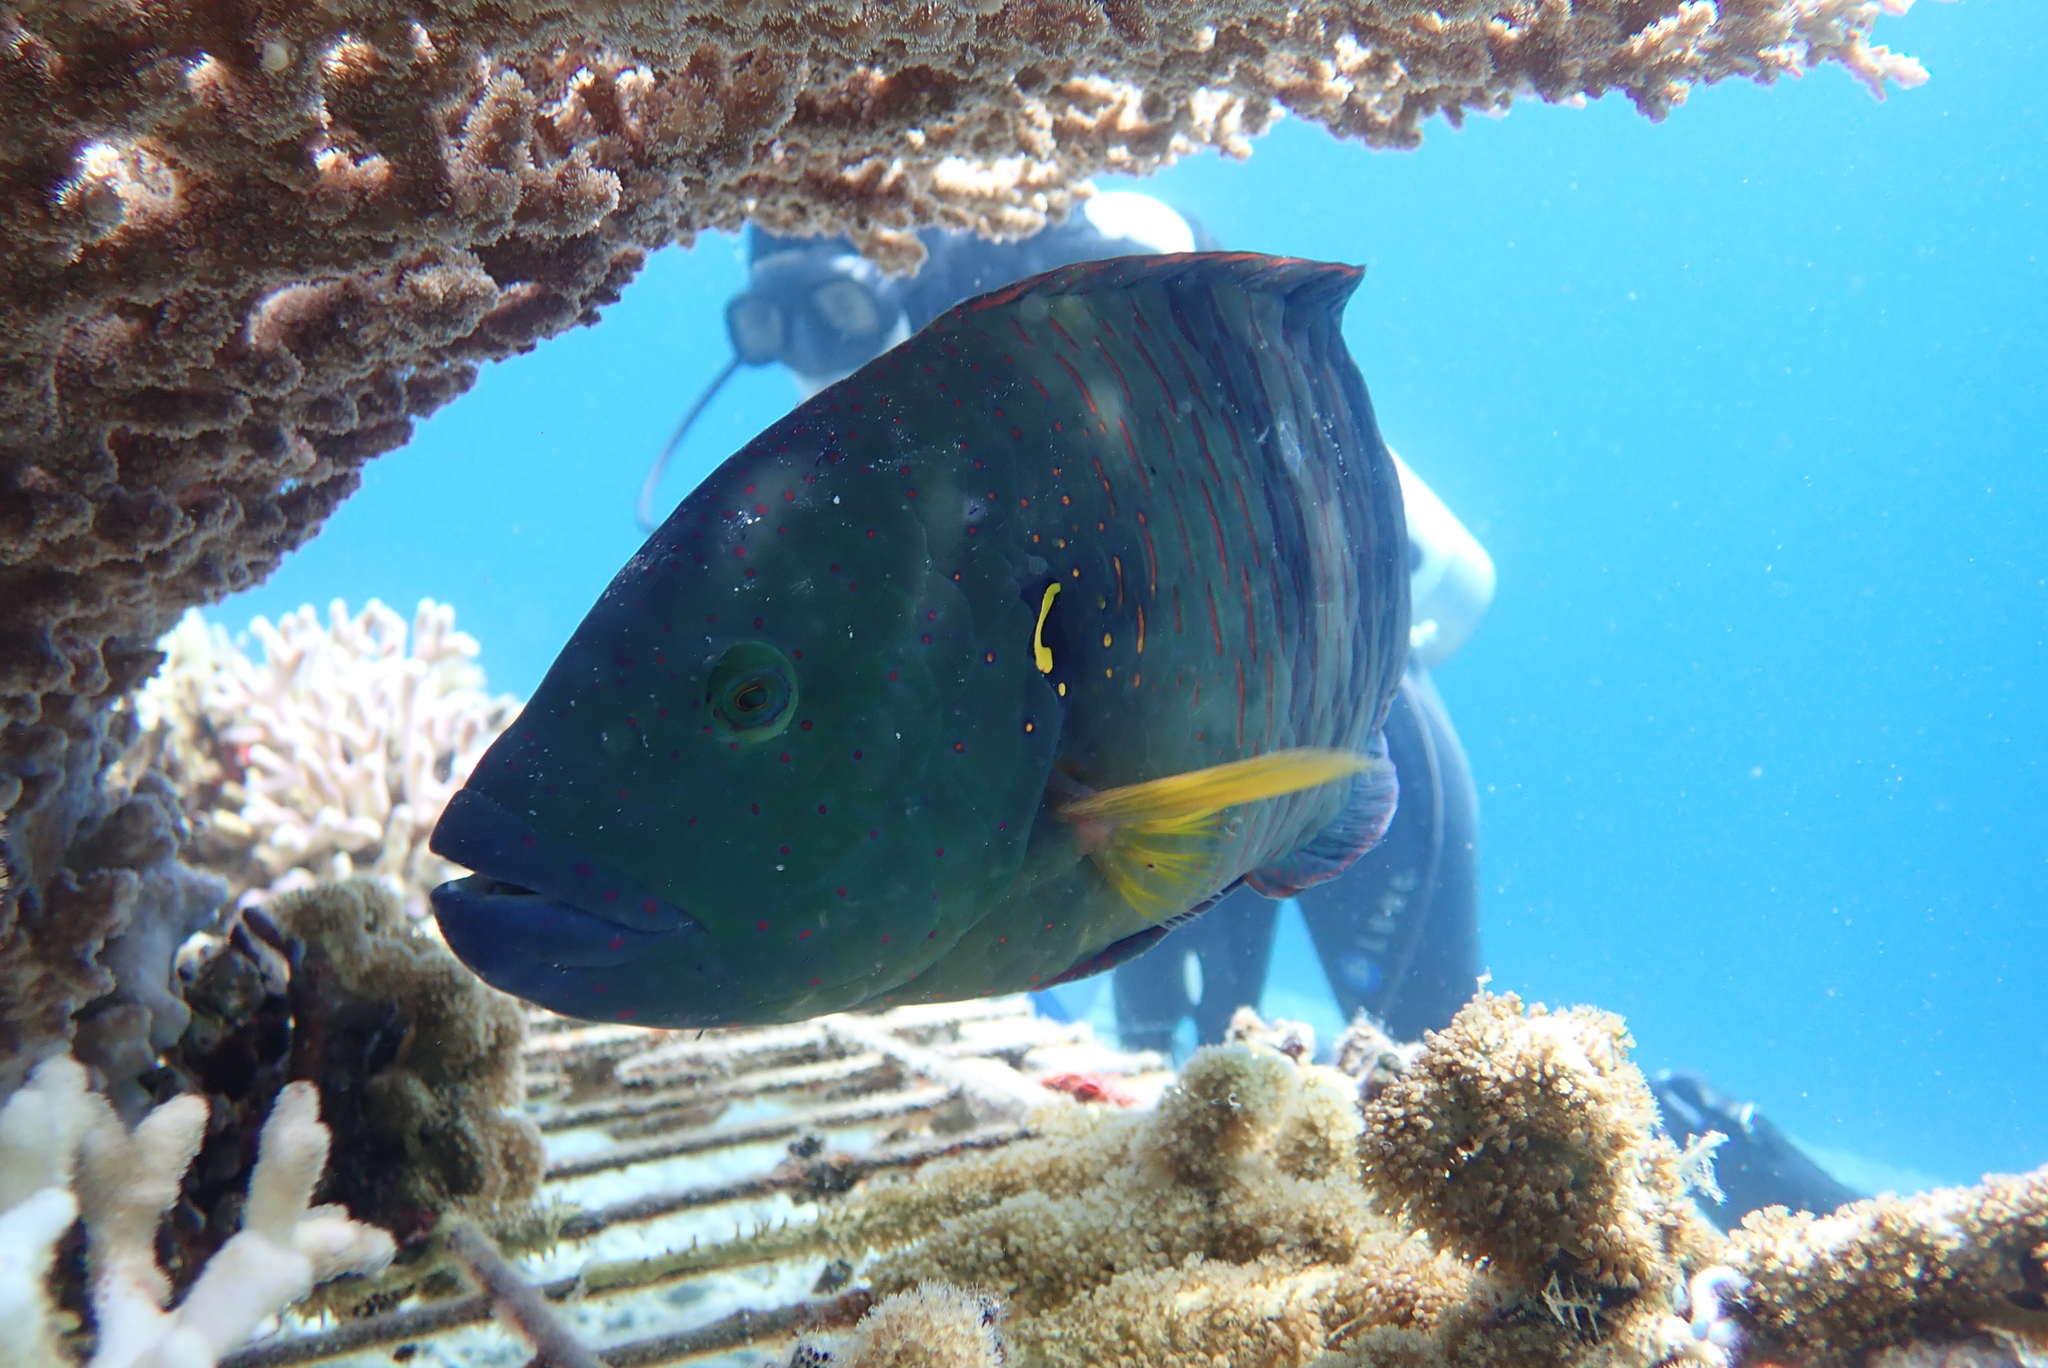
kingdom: Animalia
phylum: Chordata
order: Perciformes
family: Labridae
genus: Cheilinus
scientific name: Cheilinus lunulatus
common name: Broomtail wrasse
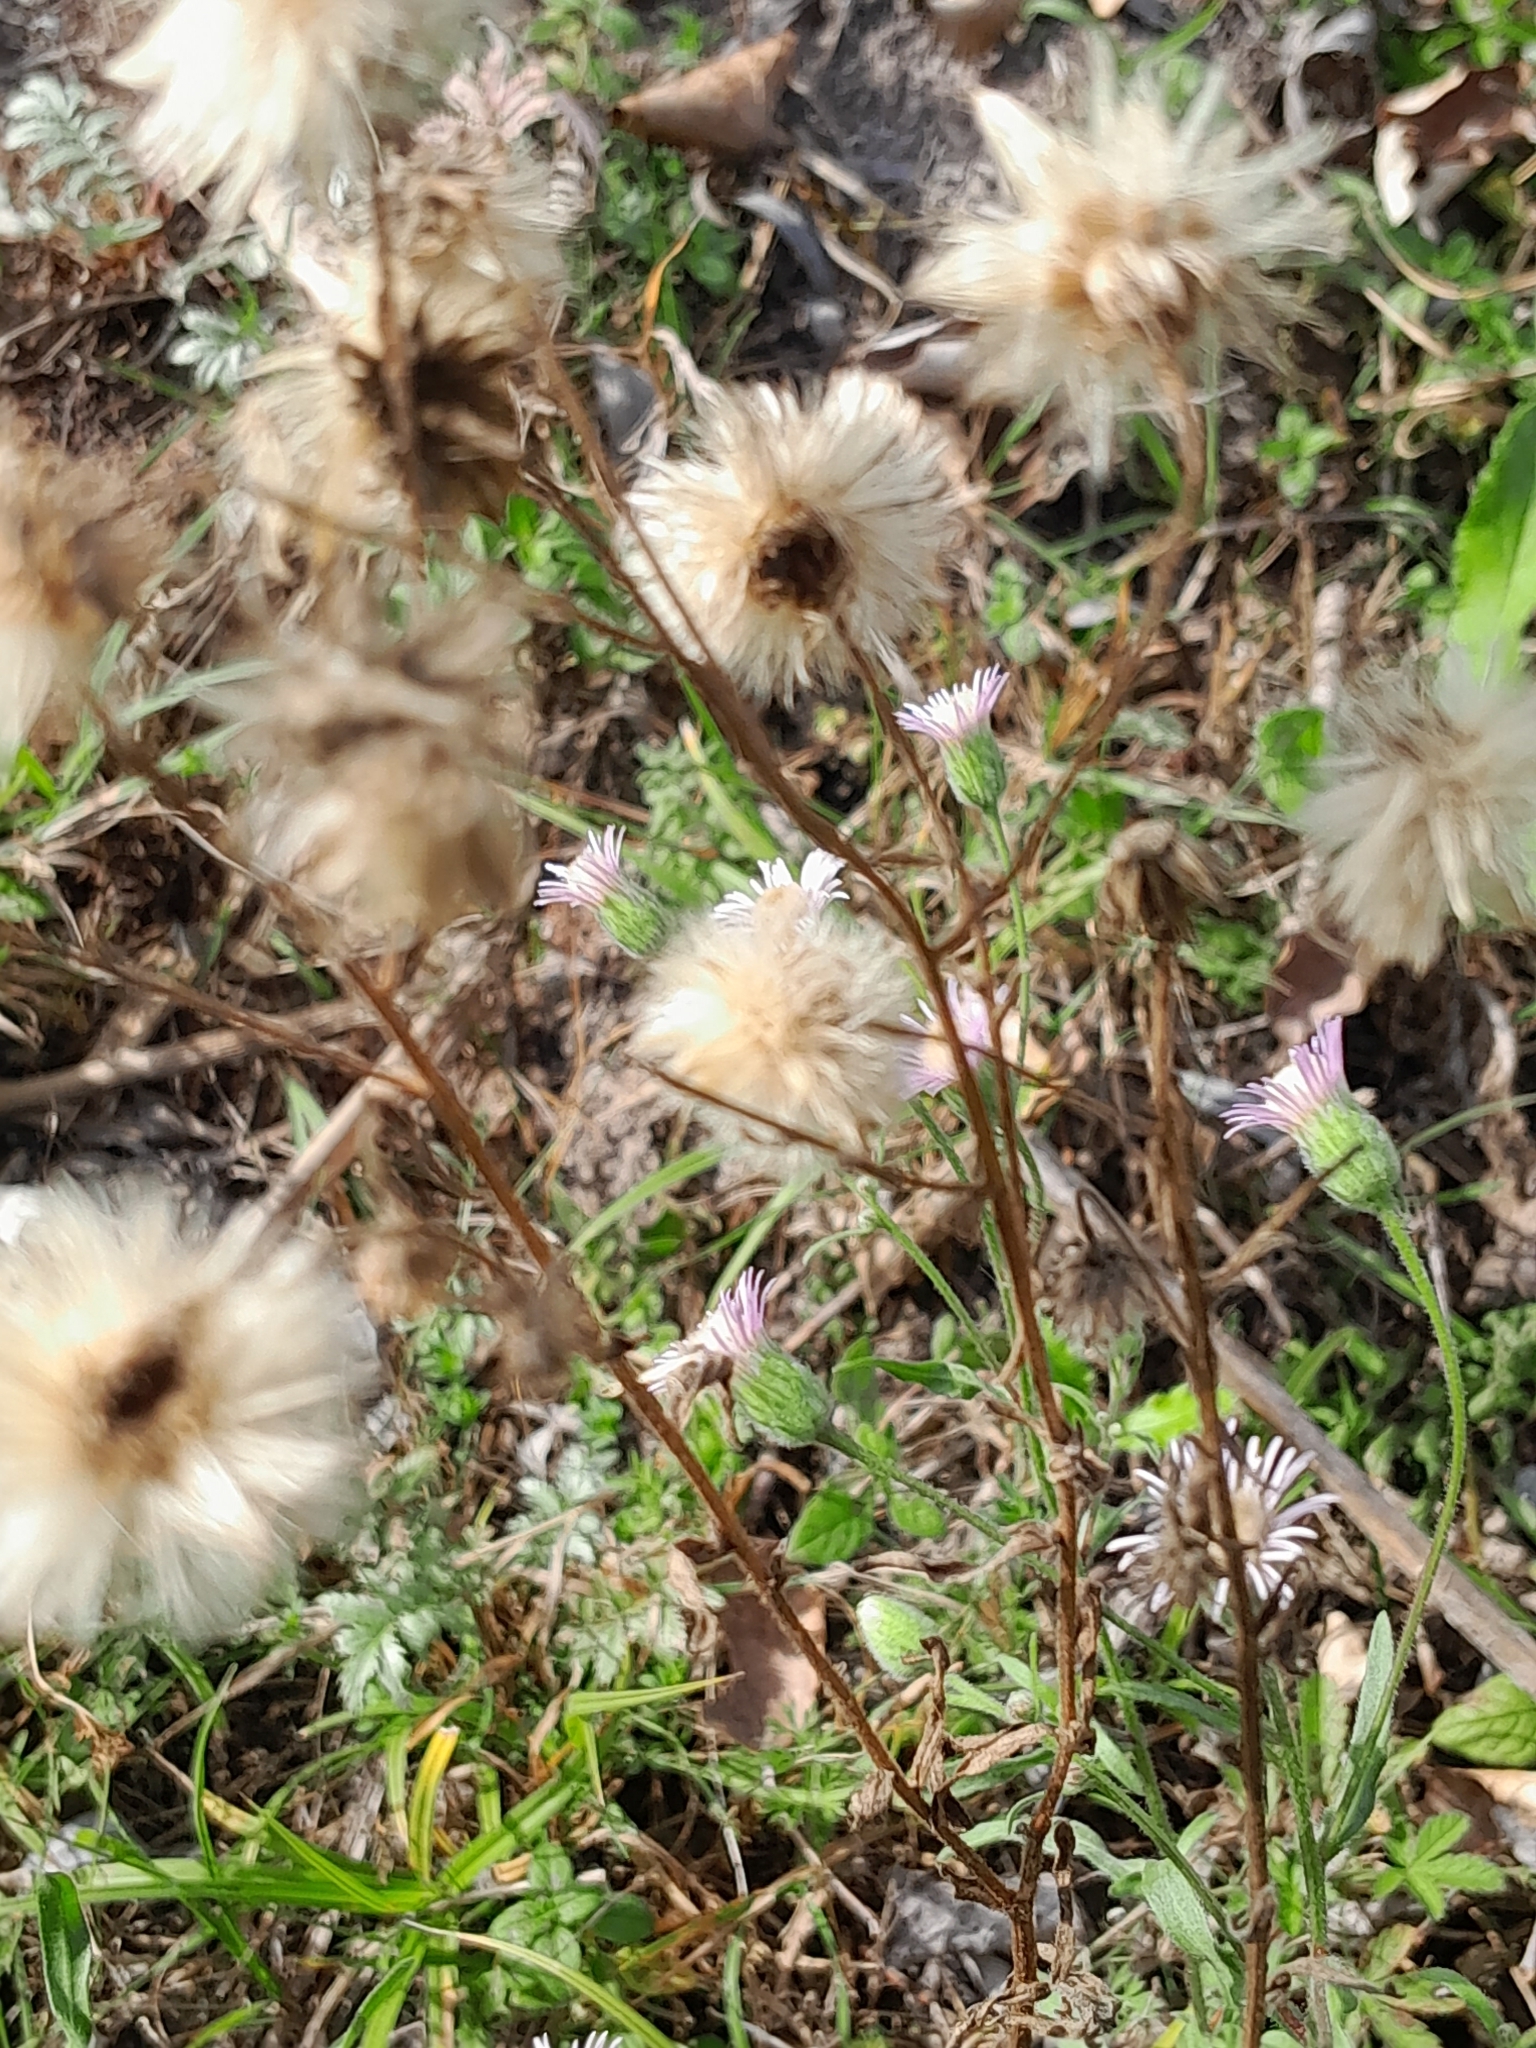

—————

*Given task*
Format every line of the data above as a Markdown table with the columns Row and Line, numbering the rows and omitting blank lines. Leave the pictures out of the answer.

*The result*
| Row | Line |
|---|---|
| 1 | kingdom: Animalia |
| 2 | phylum: Chordata |
| 3 | order: Perciformes |
| 4 | family: Labridae |
| 5 | genus: Cheilinus |
| 6 | scientific name: Cheilinus lunulatus |
| 7 | common name: Broomtail wrasse |